39. à Léon POLIAKOV

Léon Poliakov a envoyé à André Neher un projet de recherches sur l’antisémitisme en lui demandant d’intervenir auprès du Centre de Recherches d’Histoire des Religions de l’Université de Strasbourg, dont il souhaite obtenir le patronage.


Strasbourg, le 12 février 1962

Mon cher Poliakov,


Si j’ai tardé à vous répondre, c’est parce que la lecture attentive de votre texte-programme m’a obligé à des réflexions de base, et j’ai nettement l’impression que nous ne voyons pas certaines choses de la même manière.


J’avais été frappé à l’époque de la vigueur de la réaction de Jules Isaac dans La Terre Retrouvée (1) ; je la comprends mieux maintenant.

Votre avant-projet me paraît couper d’une manière tranchante et je dirais presque : définitive, l’antisémitisme moderne de l’antijudaïsme chrétien. Vous ramenez l’antisémitisme moderne à des sources gnostiques, dans l’Antiquité, philosophiques au XIXe siècle : tout se passe comme si la question des responsabilités chrétiennes n’avait plus d’intérêt historique. Or, je reste persuadé, comme Jules Isaac, que là réside encore et toujours le point crucial, et que notre génération ne saurait faire mieux dans ce domaine que de continuer à axer ses recherches sur les lignes d’imbrication entre l’antijudaïsme chrétien et l’antisémitisme moderne.


J’ai nettement l’impression aussi que votre perspective vous fait mal poser les conditions d’une étude de l’antisémitisme médiéval. Je ne puis vous suivre dans votre analyse de l’esprit de cet antijudaïsme et des ambiguïtés méthodologiques que signale le deuxième paragraphe de la première page de votre avant-projet. Nous aurions matière à discuter longuement là-dessus : j’espère que nous pourrons le faire un jour, à tête reposée, et dites-vous bien que je tirerai argument de bien des faits mis en lumière par vos propres livres !

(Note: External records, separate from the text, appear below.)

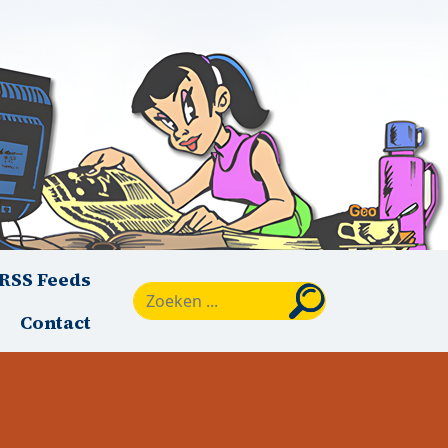
RSS Feeds
Zoeken
Contact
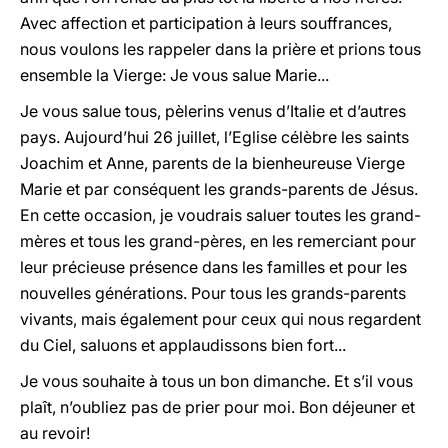
Avec affection et participation à leurs souffrances,
nous voulons les rappeler dans la prière et prions tous
ensemble la Vierge: Je vous salue Marie...
Je vous salue tous, pèlerins venus d’Italie et d’autres
pays. Aujourd’hui 26 juillet, l’Eglise célèbre les saints
Joachim et Anne, parents de la bienheureuse Vierge
Marie et par conséquent les grands-parents de Jésus.
En cette occasion, je voudrais saluer toutes les grand-
mères et tous les grand-pères, en les remerciant pour
leur précieuse présence dans les familles et pour les
nouvelles générations. Pour tous les grands-parents
vivants, mais également pour ceux qui nous regardent
du Ciel, saluons et applaudissons bien fort...
Je vous souhaite à tous un bon dimanche. Et s’il vous
plaît, n’oubliez pas de prier pour moi. Bon déjeuner et
au revoir!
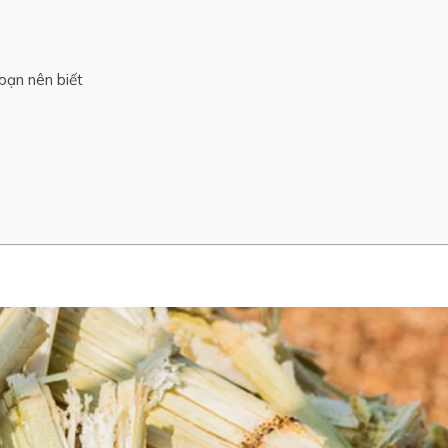
bạn nên biết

Pour l’instant, il ne me paraît pas possible de "patronner" en bloc ce projet auprès du Centre de Recherches d’Histoire des Religions de Strasbourg. J’approuve, certes, bien des aspects de ce projet, et notamment l’étude de l’antisémitisme dans l’Antiquité. Mais le centre groupe trois Facultés, dont deux sont des Facultés de Théologie (Catholique et Protestante – la troisième étant la Faculté des Lettres). Je craindrais trop, en présentant ce projet au Centre, de fournir de hâtifs alibis à des chercheurs théologiens, qui ne demanderaient pas mieux que de s’évader des tâches pénibles auxquelles les invite Jules Isaac, devant lesquelles ils rechignent – c’est bien compréhensible – mais par lesquelles notre génération devra nécessairement passer – et jusqu’à en boire la lie ! Il y a, dans le domaine de la recherche scientifique, comme dans tout autre domaine, des priorités : je suis intimement convaincu qu’un Centre comme celui de Strasbourg doit, dans les années à venir, consacrer ses efforts, prioritairement, à l’étude de l’antijudaïsme chrétien (ses sources, ses formes, son contenu, son influence, ses expressions actuelles).

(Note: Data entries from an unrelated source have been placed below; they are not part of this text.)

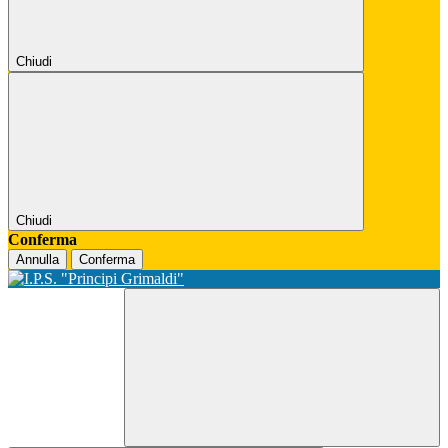
Chiudi
Chiudi
Conferma
Annulla
Conferma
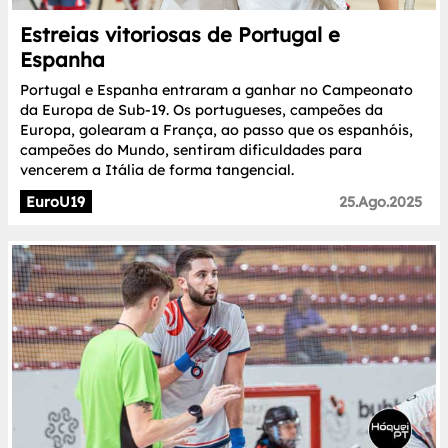
Estreias vitoriosas de Portugal e
Espanha
Portugal e Espanha entraram a ganhar no Campeonato
da Europa de Sub-19. Os portugueses, campeões da
Europa, golearam a França, ao passo que os espanhóis,
campeões do Mundo, sentiram dificuldades para
vencerem a Itália de forma tangencial.
EuroU19
25.Ago.2025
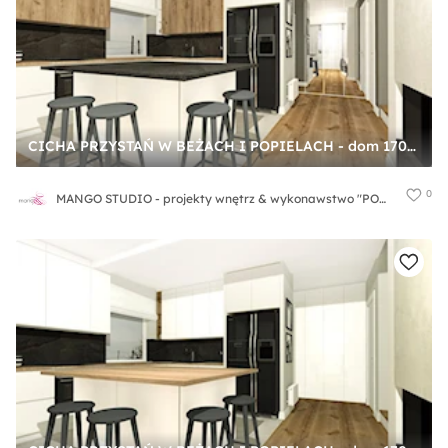
CICHA PRZYSTAŃ W BEŻACH I POPIELACH - dom 170m2 - Kuchnia, styl nowoczesny - zdjęcie od MANGO STUDIO - projekty wnętrz & wykonawstwo "POD KLUCZ" - ZASTĘPSTWO INWESTORSKIE - projekty wnętrz HoReCa - konsultacje
0
MANGO STUDIO - projekty wnętrz & wykonawstwo "POD KLUCZ" - ZASTĘPSTWO INWESTORSKIE - projekty wnętrz HoReCa - konsultacje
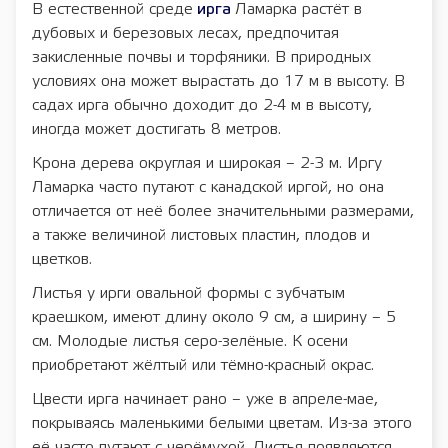
В естественной среде
ирга
Ламарка растёт в
дубовых и березовых лесах, предпочитая
закисленные почвы и торфяники. В природных
условиях она может вырастать до 17 м в высоту. В
садах ирга обычно доходит до 2-4 м в высоту,
иногда может достигать 8 метров.
Крона дерева округлая и широкая – 2-3 м. Иргу
Ламарка часто путают с канадской иргой, но она
отличается от неё более значительными размерами,
а также величиной листовых пластин, плодов и
цветков.
Листья у ирги овальной формы с зубчатым
краешком, имеют длину около 9 см, а ширину – 5
см. Молодые листья серо-зелёные. К осени
приобретают жёлтый или тёмно-красный окрас.
Цвести ирга начинает рано – уже в апреле-мае,
покрываясь маленькими белыми цветам. Из-за этого
её часто путают с черёмухой. Листья появляются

Cela ne veut pas dire évidemment que je ne porterai pas d’intérêt actif à votre projet : mais je souhaiterais que certaines parties en soient orientées autrement. Cela ne veut pas dire non plus que vous n’êtes pas libre de présenter votre projet au Centre de Strasbourg par l’intermédiaire d’un autre professeur ; mais je ne puis, moi, en toute conscience, me faire l’avocat de ce projet auprès du Centre, du moins dans sa forme actuelle.


Et tout cela, enfin, n’enlève rien à l’admiration que je porte à votre personne et à vos travaux, rien non plus à notre amitié. Nous avons le droit, n’est-ce pas, d’avoir des idées divergentes sur certains points ? La valeur d’un dialogue amical est à ce prix. Et j’espère que nous pourrons bientôt poursuivre ce dialogue : je m’en réjouis par avance.


En très amicale et cordiale sympathie,

André Neher

Note :
  1. Il s’agit certainement d’un compte-rendu de Jules Isaac du livre Du Christ aux Juifs de cour (Paris, Calmann-Lévy, 1955), premier volume de l’Histoire de l’antisémitisme de Léon Poliakov.